La séquence à ellipses : on alterne des actions simultanées ou des actions séparées dans le temps. L'articulation entre deux éléments (plans ou séquences) utilise des effets de ponctuation plus ou moins conventionnels : fondu enchaîné, fondu au noir, fermeture à l'iris, volets, rupture brutale dans l'échelle des plans, dans l'unité narrative.



STOCK-SHOT
(un) Extrait d'un film utilisé dans un autre. Parfois ce sont des extraits. Cette méthode économique est souvent utilisée dans les feuilletons américains.


STORY-BOARD (le) C’est l’ensemble des dessins qui représentent, avant tournage, le film dans sa totalité (plans, mouvements de caméra, indications sonores). Il permet de mieux "voir" le film.


SUBPLOTS (les) Intrigues secondaires mettant en jeu des personnages secondaires dont les actes sont en relation avec l'intrigue principale.

 

SURIMPRESSION (une) Superposition de deux ou plusieurs images. Le fondu enchaîné est un exemple bref de surimpression.

 

SUSPENS (le) Une des formes de décalage entre le savoir du spectateur et celui des personnages.

 

SYNOPSIS (le) Récit de moins de trente pages résumant une oeuvre préexistante (roman, nouvelle) ou donnant les grandes lignes d’un scénario original.

 

TAG (un) Trait caractéristique qui distingue un personnage (souvent secondaire), comme un tic, un détail vestimentaire, un accessoire particulier.

 

TRANSPARENCE : Effet produit en tournant une scène censée se dérouler en extérieurs devant un écran de verre poli sur lequel sont projetées des vues d'extérieurs.

 

TRANSTRAVELLING (un) Effet visuel pour créer le vertige (on associe un zoom et un travelling dans le même axe de telle sorte que les deux mouvements se compensent, le champ se modifie créant un certain malaise).

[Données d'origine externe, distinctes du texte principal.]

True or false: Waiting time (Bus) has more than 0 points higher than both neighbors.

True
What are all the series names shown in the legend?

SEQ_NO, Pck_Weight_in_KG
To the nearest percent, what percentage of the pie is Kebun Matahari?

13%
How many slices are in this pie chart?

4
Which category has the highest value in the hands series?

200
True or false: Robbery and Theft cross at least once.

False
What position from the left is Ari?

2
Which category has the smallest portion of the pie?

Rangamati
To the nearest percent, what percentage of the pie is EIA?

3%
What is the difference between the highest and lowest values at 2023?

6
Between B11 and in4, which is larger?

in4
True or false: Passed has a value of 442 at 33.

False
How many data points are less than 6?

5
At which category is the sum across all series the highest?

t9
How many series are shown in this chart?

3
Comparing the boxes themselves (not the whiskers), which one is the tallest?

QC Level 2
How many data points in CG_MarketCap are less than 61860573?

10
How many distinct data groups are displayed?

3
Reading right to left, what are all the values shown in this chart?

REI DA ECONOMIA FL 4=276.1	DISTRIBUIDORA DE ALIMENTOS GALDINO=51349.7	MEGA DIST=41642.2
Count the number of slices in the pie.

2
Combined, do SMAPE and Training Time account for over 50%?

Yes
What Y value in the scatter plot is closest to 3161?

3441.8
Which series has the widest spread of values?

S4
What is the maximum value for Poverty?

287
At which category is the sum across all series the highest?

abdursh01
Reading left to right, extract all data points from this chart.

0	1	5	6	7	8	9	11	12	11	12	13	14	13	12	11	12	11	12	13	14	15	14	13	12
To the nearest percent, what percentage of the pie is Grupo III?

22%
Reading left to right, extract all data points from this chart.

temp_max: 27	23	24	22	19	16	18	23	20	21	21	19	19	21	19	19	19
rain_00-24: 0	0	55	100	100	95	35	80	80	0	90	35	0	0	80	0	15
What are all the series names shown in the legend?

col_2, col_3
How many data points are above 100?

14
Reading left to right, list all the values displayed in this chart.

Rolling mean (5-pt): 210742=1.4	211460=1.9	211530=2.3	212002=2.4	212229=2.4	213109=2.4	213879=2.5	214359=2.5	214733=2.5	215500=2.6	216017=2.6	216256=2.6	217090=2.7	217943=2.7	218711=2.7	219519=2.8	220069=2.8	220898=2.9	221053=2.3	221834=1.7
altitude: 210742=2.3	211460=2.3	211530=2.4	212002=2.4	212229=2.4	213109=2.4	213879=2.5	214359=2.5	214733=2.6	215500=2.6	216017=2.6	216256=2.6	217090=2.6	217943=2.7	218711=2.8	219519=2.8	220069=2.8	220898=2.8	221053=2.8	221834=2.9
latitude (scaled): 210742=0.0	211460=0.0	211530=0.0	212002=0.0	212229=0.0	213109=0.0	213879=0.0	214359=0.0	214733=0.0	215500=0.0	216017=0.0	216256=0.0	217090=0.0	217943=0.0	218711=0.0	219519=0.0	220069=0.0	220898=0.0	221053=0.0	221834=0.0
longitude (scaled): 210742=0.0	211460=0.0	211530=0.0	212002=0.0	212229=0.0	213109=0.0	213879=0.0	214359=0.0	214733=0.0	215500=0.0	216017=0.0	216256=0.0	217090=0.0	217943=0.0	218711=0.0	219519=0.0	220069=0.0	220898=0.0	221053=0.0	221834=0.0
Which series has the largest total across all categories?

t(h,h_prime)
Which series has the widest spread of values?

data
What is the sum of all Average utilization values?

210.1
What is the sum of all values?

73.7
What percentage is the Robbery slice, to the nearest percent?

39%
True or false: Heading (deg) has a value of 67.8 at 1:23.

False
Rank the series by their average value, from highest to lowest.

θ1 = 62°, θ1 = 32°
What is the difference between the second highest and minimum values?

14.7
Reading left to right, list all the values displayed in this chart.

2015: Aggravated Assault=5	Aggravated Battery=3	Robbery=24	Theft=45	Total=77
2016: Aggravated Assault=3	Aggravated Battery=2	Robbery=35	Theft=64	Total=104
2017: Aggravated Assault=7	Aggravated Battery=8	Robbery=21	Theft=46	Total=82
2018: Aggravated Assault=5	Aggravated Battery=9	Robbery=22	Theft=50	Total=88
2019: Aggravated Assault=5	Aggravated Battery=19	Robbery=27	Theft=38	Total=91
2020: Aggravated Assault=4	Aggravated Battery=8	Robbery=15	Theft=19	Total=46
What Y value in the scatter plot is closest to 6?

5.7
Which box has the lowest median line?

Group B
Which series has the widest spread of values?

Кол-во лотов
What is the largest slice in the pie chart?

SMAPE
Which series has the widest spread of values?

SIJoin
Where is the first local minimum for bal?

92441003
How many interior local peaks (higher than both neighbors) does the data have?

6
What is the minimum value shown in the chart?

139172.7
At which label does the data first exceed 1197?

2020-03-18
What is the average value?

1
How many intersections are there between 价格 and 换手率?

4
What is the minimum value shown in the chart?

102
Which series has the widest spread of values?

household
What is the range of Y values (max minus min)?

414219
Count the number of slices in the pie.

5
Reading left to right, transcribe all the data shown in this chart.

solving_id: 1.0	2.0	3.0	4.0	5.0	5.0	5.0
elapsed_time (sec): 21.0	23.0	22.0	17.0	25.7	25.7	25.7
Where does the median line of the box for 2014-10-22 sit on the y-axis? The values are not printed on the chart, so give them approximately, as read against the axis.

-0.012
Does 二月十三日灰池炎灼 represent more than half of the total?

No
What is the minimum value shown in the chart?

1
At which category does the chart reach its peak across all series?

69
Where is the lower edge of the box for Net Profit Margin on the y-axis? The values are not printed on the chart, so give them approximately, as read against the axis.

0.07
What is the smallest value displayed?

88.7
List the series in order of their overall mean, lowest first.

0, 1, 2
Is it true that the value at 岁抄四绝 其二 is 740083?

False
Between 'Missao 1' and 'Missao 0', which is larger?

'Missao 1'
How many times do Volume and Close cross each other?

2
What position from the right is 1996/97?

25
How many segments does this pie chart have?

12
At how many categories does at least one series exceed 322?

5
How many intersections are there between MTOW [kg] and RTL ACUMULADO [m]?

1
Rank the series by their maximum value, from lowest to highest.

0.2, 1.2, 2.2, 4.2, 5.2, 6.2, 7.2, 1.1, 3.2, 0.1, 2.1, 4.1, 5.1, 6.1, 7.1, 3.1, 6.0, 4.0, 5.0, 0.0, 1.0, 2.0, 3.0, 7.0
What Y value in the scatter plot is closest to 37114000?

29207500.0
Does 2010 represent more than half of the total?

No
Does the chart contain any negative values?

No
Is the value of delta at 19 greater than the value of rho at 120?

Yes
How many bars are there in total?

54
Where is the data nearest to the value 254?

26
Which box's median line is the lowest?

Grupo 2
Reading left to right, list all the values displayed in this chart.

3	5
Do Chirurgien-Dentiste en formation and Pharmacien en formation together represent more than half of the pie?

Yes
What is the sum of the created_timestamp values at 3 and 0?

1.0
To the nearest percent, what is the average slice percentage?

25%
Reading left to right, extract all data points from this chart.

TRAVELLING : Mouvement de la caméra dé,placée sur un véhicule (chariot sur rail, automobile,chariot d'enfant) ou à la main. On distingue les travellings avant, arrière, latéraux.
 

VOLET :  Effet de balayage ou de "rideau" d'un plan par le suivant, généralement de gauche à droite.

 

ZOOM : Objectif à focale variable permettant d'obtenir des effets de travelling (dit "optique") sans bouger la caméra.